-------- Passage provided --------

I wish people would stop bad-mouthing the arithmetic mean. If you have to convey information about a distribution and you’ve got only one number to do it, the arithmetic mean is for you.
At least the arithmetic mean is fine for Gaussian distributions, and coneys a sense about the data even on non-Gaussian ones. but the median doesn’t even work at all on some common distributions like scores of very difficult exams (where median=0)
For the mean, at least every data point contributes to the final value.
Just my 2c
Isn't this contradictory? If we order the values from largest to smallest and take the 1001st value, then 10 % of the values are above/larger and not below/smaller. I believe it should say order from smallest to largest.
Oops, yep, that should probably be order from smallest to largest. Thanks for the correction!
It also always separated the 'good' Ad networks from the 'bad' ones as the bad ones would take to long to respond.
Yep! Briefly noted that in the post, but deserves re-stating! it's definitely a more complex analysis to figure out the percentage of users affected (though often more important) could be majority could also be one user who has some data scientist programmatically making hundreds of long API calls for some task...(can you tell that I ran into that? Even worse it was one of our own data scientists ;) ).

--------

Exercises to complete:
A) Summarize the forum discussion about the arithmetic mean and percentiles in three sentences.
B) Carry on the forum discussion about the arithmetic mean and percentiles from its last comment.

-------- Input data --------

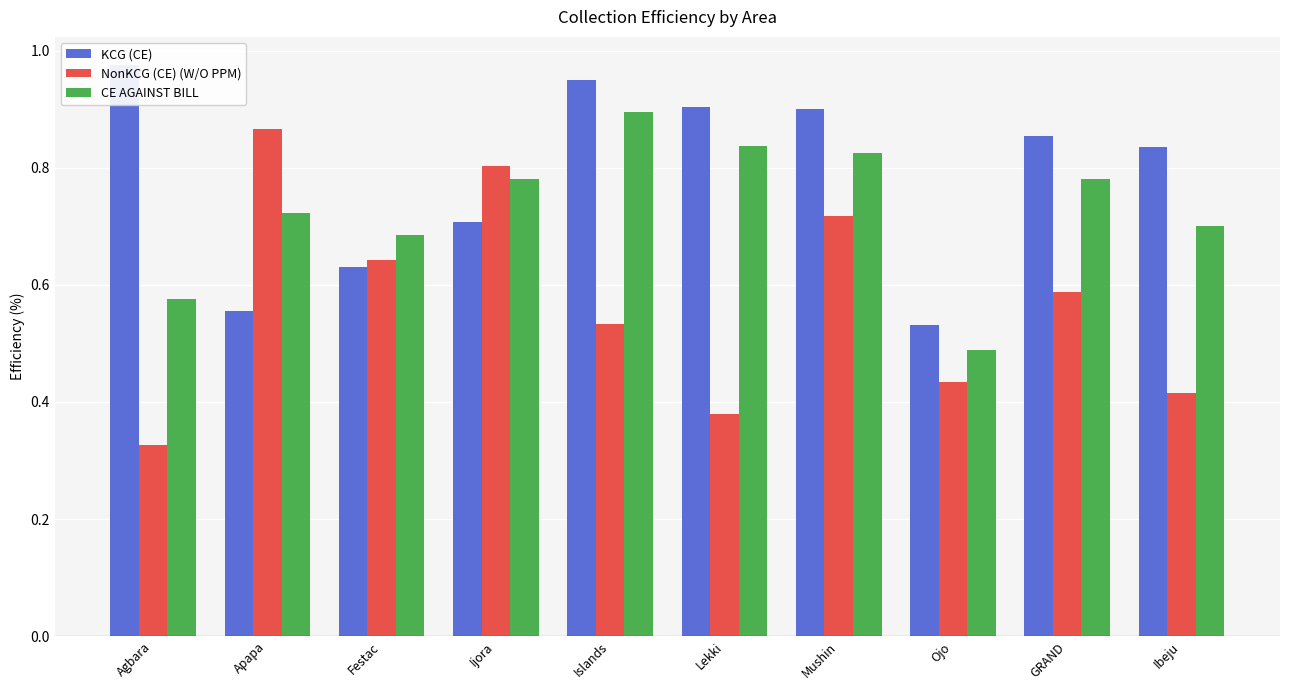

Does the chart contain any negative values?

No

--------

Responses per task:
A) One commenter defends the arithmetic mean as the right choice when a single number must describe a distribution, noting that every data point contributes to it while the median fails on some common distributions, such as scores on very difficult exams. Another commenter points out that the values should be ordered from smallest to largest rather than from largest to smallest, and the reply accepts the correction. The post's author also notes that working out the percentage of users affected is a more complex analysis, recalling a case of one data scientist programmatically making hundreds of long API calls.

B)
Glad you liked it! I was so excited to actually be able to get to use Desmos for something work wise, I've been wanting to do it for years!
The bonus is that the 75th - 50th gives you the interquartile range.
Mean is not a robust measure and as such you need to look at variety to truly understand the spread of your data.
Totally can be true. In our case, we use these approximation methods that allow you to get multiple percentiles "for free" definitely need to choose the right ones for the job. (We talk a bit more about the whole approach where we do the aggregation then the accessor thing in the previous post on two-step aggregation ). But there are definitely times when averages/stddev and potentially the 3rd and 4th moments are more useful etc.
They regularly compare experiments to the mean but dont use a T test to ensure the results are actually different from the mean.
Std deviation definitely helps a lot, still often not as good as percentiles, was actually thinking about adding some of that in the post but it was already getting so long. It's funny how things you think are simple sometimes take the most effort to explain, definitely found that on this one.
Unfortunately, BD and marketing just want a single number to show that the value is bigger and hate anything more complicated than a barchart.
We've been meaning to add IQR as an accessor function for these, may have to go back and do it...the frequency trails  stuff from Brendan Gregg also goes into some of this and it's really cool as a visualization.
That is, the first bar is "Our Number" and the second bar is "Competitor's number."
Highly recommend modelling your solution using queueing theory with this: https://queueing-tool.readthedocs.io/en/latest/
As an exercise in discovering the economics of how your platform works, even just thinking about it in these terms can save a great deal of time.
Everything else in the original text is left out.